У Полякова мотив апофеоза и краха «машиноравности» тоже развивается по нескольким линиям: расчеловечивания, мутаций человеческой природы и – обожествления человека-машины – грозного символа машины государственной. Слияние БМП с ликующим народом (накануне падения) по-своему иллюстрируется потенциальными жертвами «сенокосилки». Они изображают его в виде «очень странного кузнечика, скорее всего какого-то мутанта», «кузнечикоподобного чудовища» (Поляков, 2001: т. 1, с. 401) с огромными и кровожадными челюстями. В таких карикатурных рисунках герой-апофегист предстает как выламывающаяся из реальности враждебная человеку сила – явление жуткого модернистского гротеска. Ведь «гротескное – есть форма выражения для “ОНО”» (Кайзер, 1957: с. 137; см. об этом также: Бахтин, 1986: с. 342−343), которое в процессе сюжетных метаморфоз развенчивается, превращается в «смешное страшилище», утрачивая «всякие претензии на вневременную значимость» (Бахтин, 1986: с. 343). Образ временщика, и только, как и было сказано.
Тем не менее окончательность приговора в истории о взлете и падении партаппаратчика ставится под сомнение и в литературном, и в историческом плане. Действительно, возникновение постсоветского периода в истории страны немало связано с попыткой замены (бывшими партаппаратчиками) коммунистической (а на деле уже российской, исподволь наполняющейся христианским содержанием) модели развития общества на более «прогрессивную» – западную. Помимо корысти правящей верхушки здесь прежде всего следует отметить учуянное ею разочарование народа в насаждаемых (уже не коммунистических, но еще не русских) идеалах – кризис веры.
Замена русскости – советскостью (в леворадикальном, большевистском варианте), Бога – вождем-богочеловеком в прошлом революционном столетии во многом стала возможной благодаря формальной схожести религиозных (православие) и социополитических (коммунизм как «рай на земле») концептов. Именно поэтому сегодняшнее разочарование в построении капиталистического рая нынешние лидеры пытаются компенсировать якобы возвращением к православию, новой волной мифологизации (образов вождей, их идей, программ и т. п.).

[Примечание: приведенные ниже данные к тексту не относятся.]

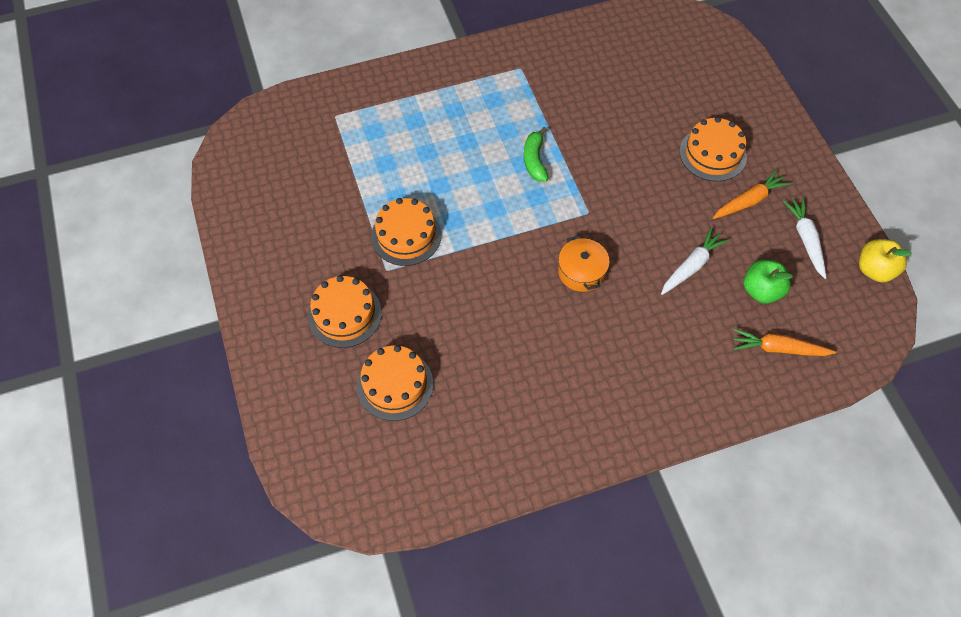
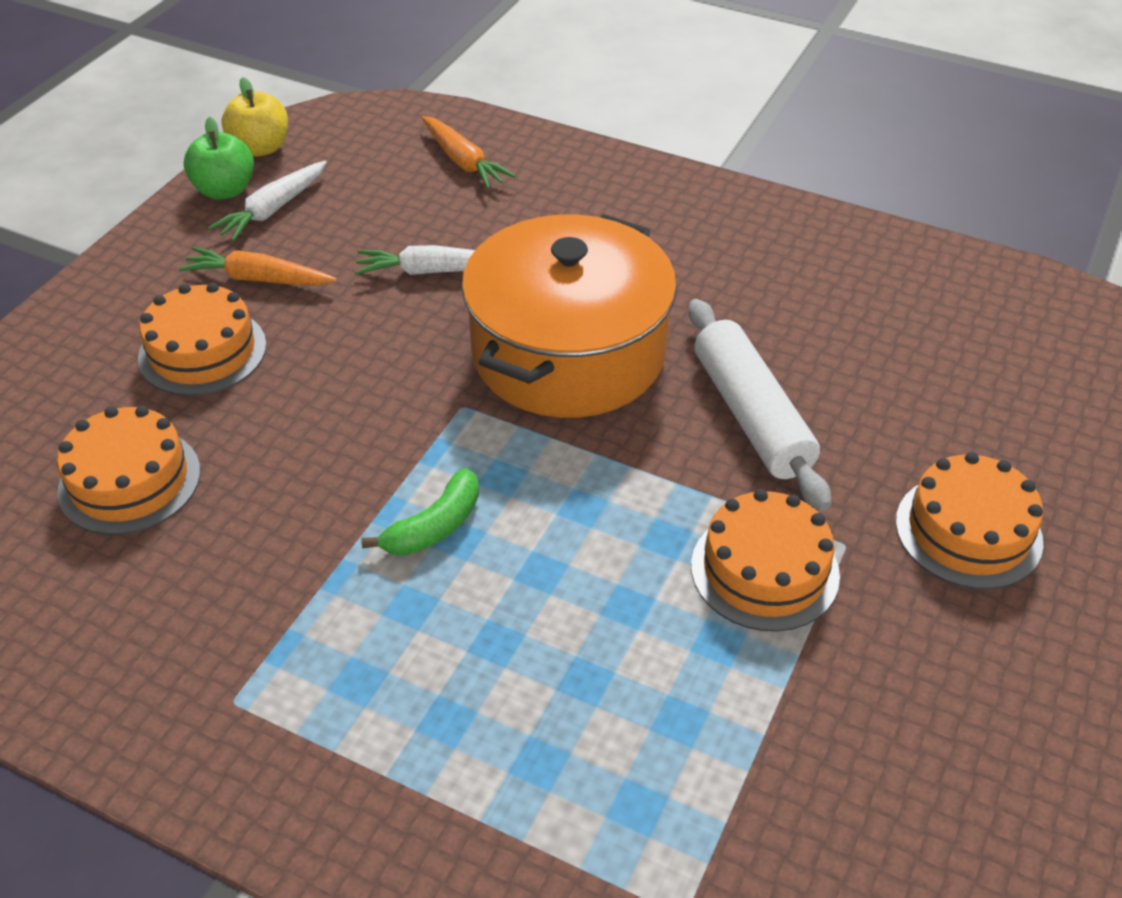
camera: 135 degrees left, 15 degrees down
orange cake [357,345,433,421] -> orange cake moved to [57,406,200,535]
orange pot [558,235,610,292] -> orange pot [461,214,677,418], size x2.32
green apple [744,260,793,304] -> green apple moved to [184,117,254,200]
none -> white rolling pin [688,299,831,511]

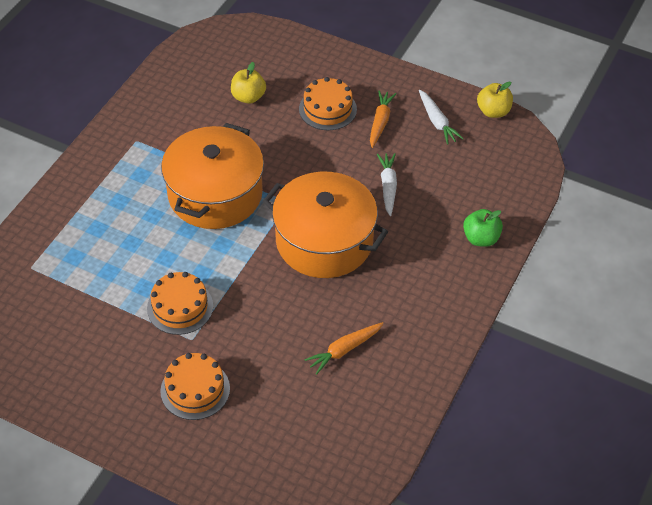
camera: 90 degrees right, 5 degrees up
orange cake [57,406,200,535] -> yellow apple [231,62,266,104]
green apple [184,117,254,200] -> green apple moved to [463,209,503,247]
white carrot [208,161,327,241] -> white carrot turned 150 degrees counterclockwise [419,90,464,145]
green banana [362,468,479,556] -> orange pot [161,123,264,229]
orange carrot [421,116,516,189] -> orange carrot moved to [304,322,384,374]
white rolling pin [688,299,831,511] -> none

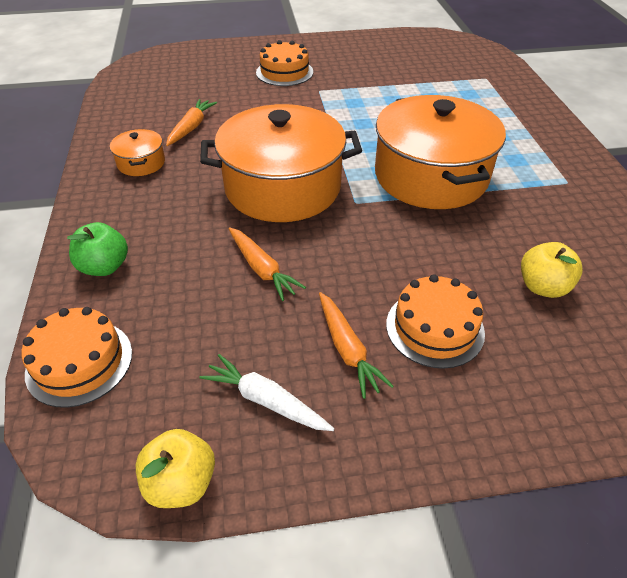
camera: 145 degrees right, 5 degrees down
orange cake [147,272,213,335] -> orange cake moved to [21,307,132,408]
white carrot [377,153,397,216] -> orange carrot [229,227,306,301]
none -> orange pot [110,129,165,176]

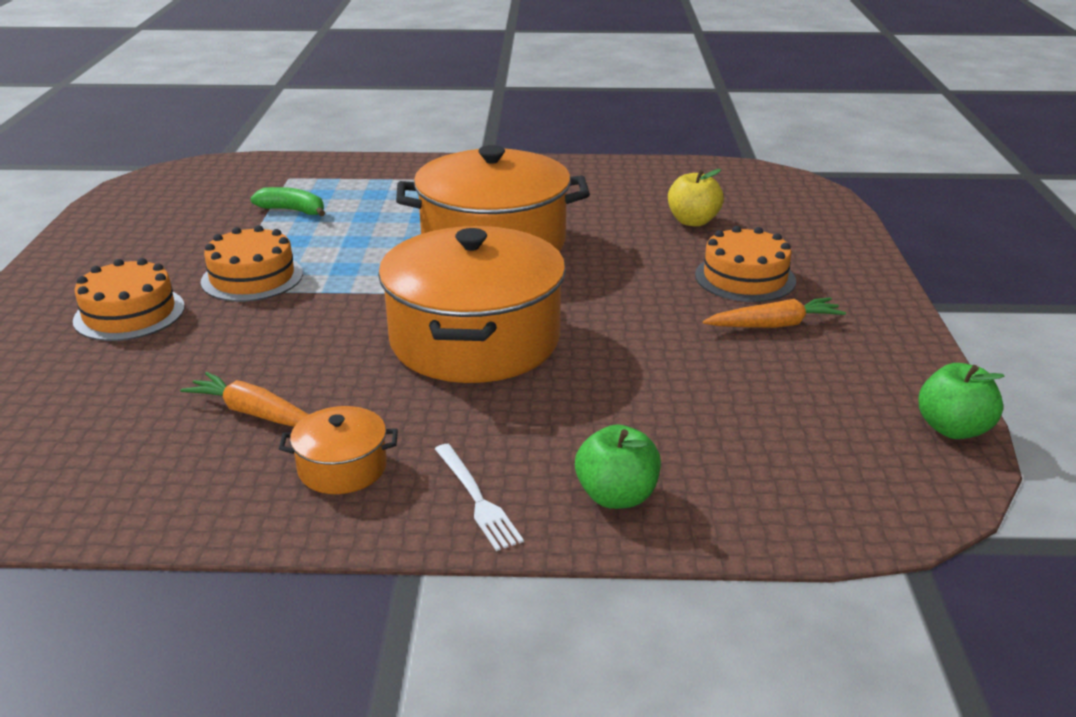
camera: 80 degrees left, 15 degrees down
orange cake [21,307,132,408] -> orange cake moved to [201,225,303,302]
yellow apple [136,429,215,508] -> green apple [918,363,1005,439]
white carrot [199,354,334,431] -> none
orange carrot [229,227,306,301] -> none
none -> green banana [250,187,325,216]
none -> white fork [435,444,524,551]

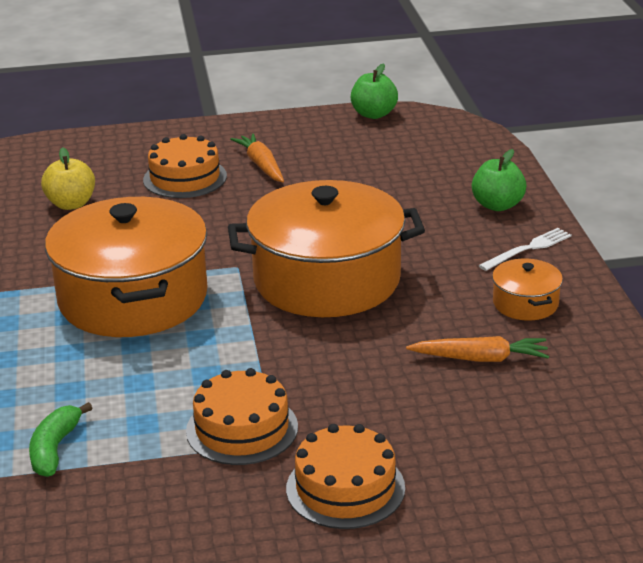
camera: 100 degrees left, 0 degrees up
orange carrot [180,372,309,427] -> orange carrot turned 105 degrees counterclockwise [406,336,549,362]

Вот на несанкционированном митинге-демонстрации (еще до августа 91-го) Башмаков встречает свою бывшую возлюбленную-сослуживицу, несущую «нарисованный ею портрет свинцоволицего Ельцина». Смена предмета любви – с простого смертного (т. е. самого Олега Трудовича) на «великого человека» – очевидна. Порывы смятенного сознания, как в сталинские времена, завершаются обожествлением новой власти в атеистическом обществе. Не случайно в финале сцены Нина Андреевна, несущая портрет демлидера, отгораживается им и от бывшего возлюбленного, и от милиции, «точно иконой от нечистой силы» (Поляков, 2001: т. 3, с. 146).